An early May analysis
of the D.C./Maryland/Virginia metro area by local NPR affiliate WAMU-FM offers
some insight. It found jurisdictions like Washington, D.C. and Prince George’s
County, MD enjoying wage disparities of only 17 percent and 7 percent,
respectively. It just so happens these are majority black jurisdictions.

But these figures—while certainly cause for further study
and for optimism about future wage parity—are, in the short-term, more strongly
indicative of lagging economic trends in heavily black communities like D.C.
and Prince George’s County. For example, foreclosure rates
in majority-black Baltimore city and Prince George’s County are the first and
second highest such rates in the state of Maryland. It should be noted that
these locations are home to a thriving regional black middle-class built on
federal, state and local government employment and contracting. Still, they are
also some of the most impoverished areas in the region, with black unemployment
rates still double-digits in the city while Prince George’s County continues
tackling high foreclosure rates.

“[R]ace also figures into these earnings differences,” Ariane Hegewisch
of the Institute for Women’s Policy Research told WAMU. “African American
women traditionally are more likely to work full-time than other women and also
African American men, of course, are impacted by discrimination possibly and
really do not get the high-paying jobs.” In a peculiar and ugly twist, the
closing of that gap with black men may not mean actual progress as much as it
means black men are simply losing significant economic ground.

Such trends are seen elsewhere throughout the country where
there are large concentrations of black residents or where there are majority-black
populations. The Census Bureau American
Community Survey (ACS) is not tracking granular racial wage gap figures by city and county. But, a random sampling
of ACS data shows such gaps are
smaller in majority-black areas or urban centers than in places with massive
majority-white populations. In large
black urban cities like Detroit, Philadelphia, Richmond and Baltimore, the
general earnings gap between men and women is 1.45 percent, 9.47 percent, 10.2
percent and 13.5 percent, respectively.

But, in jurisdictions with huge majority-white and
relatively middle-class populations like Provo, UT, Loudoun County, VA,
Missoula, MT and Fargo, ND, the general wage gaps are much, much wider at 61
percent, 47 percent, 38 percent and 28 percent, respectively. Even within a major city like New York, gaps
vary by borough: 21.4 percent in majority-white Staten Island but ust 6.5
percent in Brooklyn, which is much more ethnically diverse. The more people of color a population in a
given location has, the more chance its wage gaps will diminish.

That’s not because communities of color have a magical
ability to erase wage gaps. It’s due to a combination of already sub-par wages
for black women compared to white men and white women, compounded to ongoing
economic doldrums for black men. These numbers matter because they reveal the
extent to which most mainstream earnings comparisons are largely conducted as
if men of color – especially black men – don’t exist. Many wage gap studies
(like this
one
) use “white, non-Hispanic male earnings” as the lead performance metric
for male earnings overall without even factoring in black or Latino men.

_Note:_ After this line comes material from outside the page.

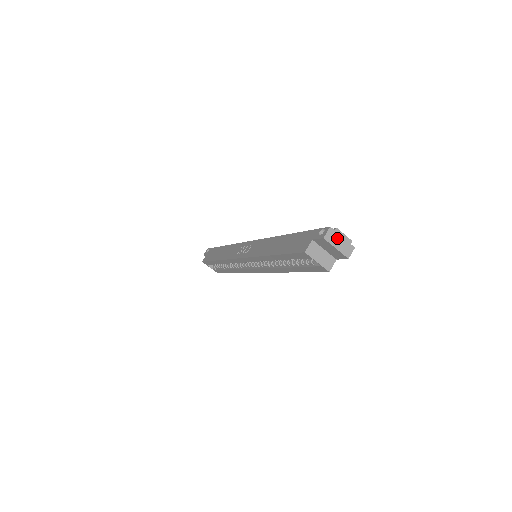
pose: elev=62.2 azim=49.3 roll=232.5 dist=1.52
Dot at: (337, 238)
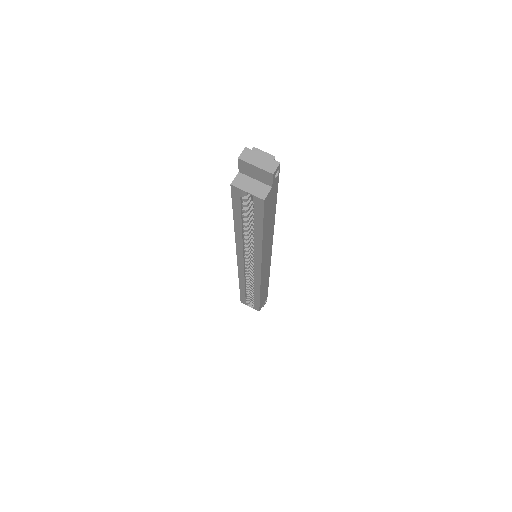
Dot at: (255, 156)
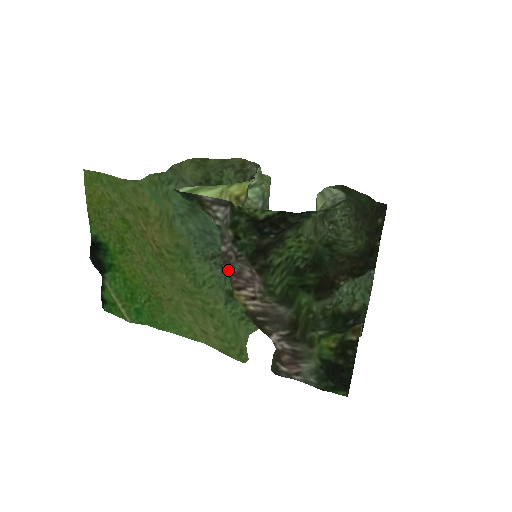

In the current environment where black unemployment,
underemployment, and poverty is still double the national average, the totality
of the African American community’s unique socio-economic circumstances must be
taken into account. Black male economic health can’t be left out of the
equation around the politics of the pay gap. White women are subject to
grueling pay gaps, but they also face these problems from the context of more
financially stable communities. The big question mark for black women, however,
is if they and their fathers, brothers and sons will continue to face an
unpredictable economic climate and whether these troubling trends will persist
over the next decade or generations to come.